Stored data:

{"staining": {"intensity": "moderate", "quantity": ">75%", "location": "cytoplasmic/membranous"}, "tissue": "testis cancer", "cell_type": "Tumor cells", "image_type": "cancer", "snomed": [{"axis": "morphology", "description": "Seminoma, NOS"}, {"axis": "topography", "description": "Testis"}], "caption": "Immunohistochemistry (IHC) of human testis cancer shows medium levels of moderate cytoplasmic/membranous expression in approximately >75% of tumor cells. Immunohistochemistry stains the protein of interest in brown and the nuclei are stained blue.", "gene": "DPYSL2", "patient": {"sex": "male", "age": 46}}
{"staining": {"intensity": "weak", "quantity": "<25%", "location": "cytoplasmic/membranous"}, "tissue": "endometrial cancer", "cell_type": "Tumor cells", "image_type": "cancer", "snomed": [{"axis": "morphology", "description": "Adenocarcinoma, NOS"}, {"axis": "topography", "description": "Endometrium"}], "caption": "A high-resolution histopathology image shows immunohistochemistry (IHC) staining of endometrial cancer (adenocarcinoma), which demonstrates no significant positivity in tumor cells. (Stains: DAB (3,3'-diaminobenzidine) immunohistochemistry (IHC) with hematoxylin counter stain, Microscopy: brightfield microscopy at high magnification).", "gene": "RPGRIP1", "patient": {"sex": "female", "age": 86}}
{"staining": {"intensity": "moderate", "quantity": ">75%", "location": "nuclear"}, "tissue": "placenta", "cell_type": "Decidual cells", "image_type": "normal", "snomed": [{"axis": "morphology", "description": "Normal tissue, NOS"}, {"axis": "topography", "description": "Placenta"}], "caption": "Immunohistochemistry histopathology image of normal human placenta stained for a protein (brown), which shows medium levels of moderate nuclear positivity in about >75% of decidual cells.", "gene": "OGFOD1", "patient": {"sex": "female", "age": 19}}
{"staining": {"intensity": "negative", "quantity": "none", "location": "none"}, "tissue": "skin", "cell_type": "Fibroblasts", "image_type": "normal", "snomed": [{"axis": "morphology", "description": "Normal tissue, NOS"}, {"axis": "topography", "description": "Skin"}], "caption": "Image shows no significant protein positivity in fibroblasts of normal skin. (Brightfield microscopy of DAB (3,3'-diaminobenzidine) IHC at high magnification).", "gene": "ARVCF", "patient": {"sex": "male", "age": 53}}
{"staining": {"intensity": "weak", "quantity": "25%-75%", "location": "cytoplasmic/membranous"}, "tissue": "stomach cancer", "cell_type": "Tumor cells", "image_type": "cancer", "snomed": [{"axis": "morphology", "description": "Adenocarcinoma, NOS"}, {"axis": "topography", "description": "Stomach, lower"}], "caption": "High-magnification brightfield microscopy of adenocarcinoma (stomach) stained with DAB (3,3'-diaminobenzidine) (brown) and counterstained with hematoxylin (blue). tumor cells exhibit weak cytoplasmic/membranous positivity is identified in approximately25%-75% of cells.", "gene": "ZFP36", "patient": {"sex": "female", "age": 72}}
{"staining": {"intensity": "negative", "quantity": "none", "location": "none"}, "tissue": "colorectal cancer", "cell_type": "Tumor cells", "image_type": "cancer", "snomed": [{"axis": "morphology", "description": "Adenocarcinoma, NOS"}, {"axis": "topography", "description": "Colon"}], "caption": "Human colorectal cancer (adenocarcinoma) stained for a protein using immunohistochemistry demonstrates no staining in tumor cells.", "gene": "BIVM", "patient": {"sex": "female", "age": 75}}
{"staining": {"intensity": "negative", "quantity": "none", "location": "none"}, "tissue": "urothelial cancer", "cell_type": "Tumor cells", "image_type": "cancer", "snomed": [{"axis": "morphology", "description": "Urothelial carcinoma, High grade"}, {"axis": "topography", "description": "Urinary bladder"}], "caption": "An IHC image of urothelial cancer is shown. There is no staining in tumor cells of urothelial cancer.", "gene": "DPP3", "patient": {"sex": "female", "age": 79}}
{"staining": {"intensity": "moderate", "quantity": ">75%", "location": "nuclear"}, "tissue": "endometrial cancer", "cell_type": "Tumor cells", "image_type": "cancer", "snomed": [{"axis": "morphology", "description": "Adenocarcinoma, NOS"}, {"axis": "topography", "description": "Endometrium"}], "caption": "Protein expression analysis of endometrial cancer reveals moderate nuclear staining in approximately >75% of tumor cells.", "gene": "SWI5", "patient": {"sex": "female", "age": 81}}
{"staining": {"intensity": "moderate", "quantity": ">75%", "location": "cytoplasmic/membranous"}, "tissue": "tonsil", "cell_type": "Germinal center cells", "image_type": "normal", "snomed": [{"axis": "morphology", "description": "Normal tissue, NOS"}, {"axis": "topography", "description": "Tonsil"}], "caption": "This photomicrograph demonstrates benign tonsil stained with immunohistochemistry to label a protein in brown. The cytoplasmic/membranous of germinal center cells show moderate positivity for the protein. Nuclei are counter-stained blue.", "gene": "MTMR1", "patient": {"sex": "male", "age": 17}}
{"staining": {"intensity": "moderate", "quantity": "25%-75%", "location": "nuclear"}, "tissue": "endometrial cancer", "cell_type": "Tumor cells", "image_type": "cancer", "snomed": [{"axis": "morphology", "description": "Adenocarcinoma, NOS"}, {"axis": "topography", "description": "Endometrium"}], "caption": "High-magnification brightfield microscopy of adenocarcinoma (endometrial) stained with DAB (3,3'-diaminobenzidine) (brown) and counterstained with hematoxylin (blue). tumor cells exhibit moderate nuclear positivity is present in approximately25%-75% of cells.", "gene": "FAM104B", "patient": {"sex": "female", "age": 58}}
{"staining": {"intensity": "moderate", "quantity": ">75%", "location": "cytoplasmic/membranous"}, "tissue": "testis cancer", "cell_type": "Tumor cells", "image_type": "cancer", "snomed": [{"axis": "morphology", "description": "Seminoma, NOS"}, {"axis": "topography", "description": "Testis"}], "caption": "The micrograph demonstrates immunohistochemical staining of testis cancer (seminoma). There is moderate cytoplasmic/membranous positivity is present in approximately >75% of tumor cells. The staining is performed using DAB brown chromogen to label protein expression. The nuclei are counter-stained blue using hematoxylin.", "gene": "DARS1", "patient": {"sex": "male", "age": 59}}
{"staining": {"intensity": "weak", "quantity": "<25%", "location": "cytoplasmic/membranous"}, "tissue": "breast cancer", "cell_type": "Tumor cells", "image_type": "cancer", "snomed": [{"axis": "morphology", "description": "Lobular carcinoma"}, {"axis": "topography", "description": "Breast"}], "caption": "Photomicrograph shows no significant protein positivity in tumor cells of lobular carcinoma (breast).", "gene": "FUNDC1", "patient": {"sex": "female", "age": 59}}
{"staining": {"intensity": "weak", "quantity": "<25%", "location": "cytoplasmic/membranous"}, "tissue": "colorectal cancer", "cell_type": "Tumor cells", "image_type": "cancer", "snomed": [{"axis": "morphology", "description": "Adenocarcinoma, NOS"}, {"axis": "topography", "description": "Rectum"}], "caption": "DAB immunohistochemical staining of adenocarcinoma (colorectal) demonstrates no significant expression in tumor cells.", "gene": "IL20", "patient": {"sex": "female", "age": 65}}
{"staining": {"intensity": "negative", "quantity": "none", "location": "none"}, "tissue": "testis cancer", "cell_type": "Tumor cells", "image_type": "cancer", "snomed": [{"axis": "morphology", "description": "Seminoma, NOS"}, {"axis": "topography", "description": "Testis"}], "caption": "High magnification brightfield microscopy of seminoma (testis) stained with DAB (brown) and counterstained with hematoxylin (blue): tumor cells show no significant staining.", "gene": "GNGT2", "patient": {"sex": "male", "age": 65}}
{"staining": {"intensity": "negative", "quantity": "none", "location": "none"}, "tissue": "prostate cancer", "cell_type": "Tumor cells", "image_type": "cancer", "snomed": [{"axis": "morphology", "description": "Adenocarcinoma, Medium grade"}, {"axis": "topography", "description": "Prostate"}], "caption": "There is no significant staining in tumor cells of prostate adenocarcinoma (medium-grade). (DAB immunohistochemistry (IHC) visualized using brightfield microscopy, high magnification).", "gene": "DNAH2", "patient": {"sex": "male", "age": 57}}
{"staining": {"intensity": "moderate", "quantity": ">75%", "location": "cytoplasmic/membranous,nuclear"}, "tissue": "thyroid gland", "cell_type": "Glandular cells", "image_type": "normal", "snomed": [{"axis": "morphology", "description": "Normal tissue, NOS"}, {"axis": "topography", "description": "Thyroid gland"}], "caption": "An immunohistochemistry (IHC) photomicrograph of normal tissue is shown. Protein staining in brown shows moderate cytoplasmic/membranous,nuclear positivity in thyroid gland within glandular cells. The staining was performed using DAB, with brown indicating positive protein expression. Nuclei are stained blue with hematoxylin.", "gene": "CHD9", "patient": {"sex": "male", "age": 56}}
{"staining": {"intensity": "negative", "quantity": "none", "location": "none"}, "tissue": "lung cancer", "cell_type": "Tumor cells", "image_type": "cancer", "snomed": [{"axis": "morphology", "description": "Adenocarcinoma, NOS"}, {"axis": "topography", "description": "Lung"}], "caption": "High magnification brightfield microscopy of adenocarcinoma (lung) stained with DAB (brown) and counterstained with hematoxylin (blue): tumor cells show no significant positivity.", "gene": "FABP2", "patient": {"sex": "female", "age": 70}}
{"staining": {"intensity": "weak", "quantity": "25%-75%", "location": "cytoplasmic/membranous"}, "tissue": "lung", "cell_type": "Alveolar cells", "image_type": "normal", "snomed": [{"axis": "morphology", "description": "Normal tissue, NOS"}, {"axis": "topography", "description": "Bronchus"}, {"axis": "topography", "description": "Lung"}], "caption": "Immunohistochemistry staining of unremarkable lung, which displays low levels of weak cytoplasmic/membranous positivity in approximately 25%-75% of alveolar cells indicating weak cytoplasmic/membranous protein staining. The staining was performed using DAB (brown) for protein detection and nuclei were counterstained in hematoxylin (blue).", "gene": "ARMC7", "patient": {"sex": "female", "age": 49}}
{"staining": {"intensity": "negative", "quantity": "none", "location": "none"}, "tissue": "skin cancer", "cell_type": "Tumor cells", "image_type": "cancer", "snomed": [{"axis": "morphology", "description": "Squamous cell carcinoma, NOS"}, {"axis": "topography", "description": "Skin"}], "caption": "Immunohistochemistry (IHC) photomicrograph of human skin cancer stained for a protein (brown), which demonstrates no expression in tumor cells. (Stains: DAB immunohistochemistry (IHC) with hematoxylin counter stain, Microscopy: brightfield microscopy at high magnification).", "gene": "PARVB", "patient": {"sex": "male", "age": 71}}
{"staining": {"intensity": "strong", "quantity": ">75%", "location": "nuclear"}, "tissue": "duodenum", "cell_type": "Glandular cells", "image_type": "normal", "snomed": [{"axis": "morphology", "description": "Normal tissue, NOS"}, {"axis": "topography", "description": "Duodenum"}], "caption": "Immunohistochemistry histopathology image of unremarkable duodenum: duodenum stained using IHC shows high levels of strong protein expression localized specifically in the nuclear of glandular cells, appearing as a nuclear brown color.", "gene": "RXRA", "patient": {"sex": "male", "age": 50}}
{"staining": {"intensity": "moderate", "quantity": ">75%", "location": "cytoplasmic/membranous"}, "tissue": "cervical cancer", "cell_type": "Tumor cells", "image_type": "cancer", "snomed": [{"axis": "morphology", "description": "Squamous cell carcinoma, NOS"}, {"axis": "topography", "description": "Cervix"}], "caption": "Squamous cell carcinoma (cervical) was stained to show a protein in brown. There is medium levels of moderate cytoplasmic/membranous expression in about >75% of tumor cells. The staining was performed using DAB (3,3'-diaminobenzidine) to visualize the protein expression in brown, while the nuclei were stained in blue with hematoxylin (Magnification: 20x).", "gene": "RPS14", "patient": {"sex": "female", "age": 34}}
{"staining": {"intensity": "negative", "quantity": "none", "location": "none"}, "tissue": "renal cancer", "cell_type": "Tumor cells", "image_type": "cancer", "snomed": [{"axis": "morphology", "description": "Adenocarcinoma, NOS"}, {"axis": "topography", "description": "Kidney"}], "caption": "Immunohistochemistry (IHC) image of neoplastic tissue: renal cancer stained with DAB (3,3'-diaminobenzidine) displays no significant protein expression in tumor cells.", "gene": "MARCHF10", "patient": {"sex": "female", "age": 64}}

### Exercise requirements
Only the stretch of lines that begins with the one holding "image of unremarkable" and ends with the last line above belongs in the answer; please write it out exactly.

### Solution to this task
{"staining": {"intensity": "strong", "quantity": ">75%", "location": "nuclear"}, "tissue": "duodenum", "cell_type": "Glandular cells", "image_type": "normal", "snomed": [{"axis": "morphology", "description": "Normal tissue, NOS"}, {"axis": "topography", "description": "Duodenum"}], "caption": "Immunohistochemistry histopathology image of unremarkable duodenum: duodenum stained using IHC shows high levels of strong protein expression localized specifically in the nuclear of glandular cells, appearing as a nuclear brown color.", "gene": "RXRA", "patient": {"sex": "male", "age": 50}}
{"staining": {"intensity": "moderate", "quantity": ">75%", "location": "cytoplasmic/membranous"}, "tissue": "cervical cancer", "cell_type": "Tumor cells", "image_type": "cancer", "snomed": [{"axis": "morphology", "description": "Squamous cell carcinoma, NOS"}, {"axis": "topography", "description": "Cervix"}], "caption": "Squamous cell carcinoma (cervical) was stained to show a protein in brown. There is medium levels of moderate cytoplasmic/membranous expression in about >75% of tumor cells. The staining was performed using DAB (3,3'-diaminobenzidine) to visualize the protein expression in brown, while the nuclei were stained in blue with hematoxylin (Magnification: 20x).", "gene": "RPS14", "patient": {"sex": "female", "age": 34}}
{"staining": {"intensity": "negative", "quantity": "none", "location": "none"}, "tissue": "renal cancer", "cell_type": "Tumor cells", "image_type": "cancer", "snomed": [{"axis": "morphology", "description": "Adenocarcinoma, NOS"}, {"axis": "topography", "description": "Kidney"}], "caption": "Immunohistochemistry (IHC) image of neoplastic tissue: renal cancer stained with DAB (3,3'-diaminobenzidine) displays no significant protein expression in tumor cells.", "gene": "MARCHF10", "patient": {"sex": "female", "age": 64}}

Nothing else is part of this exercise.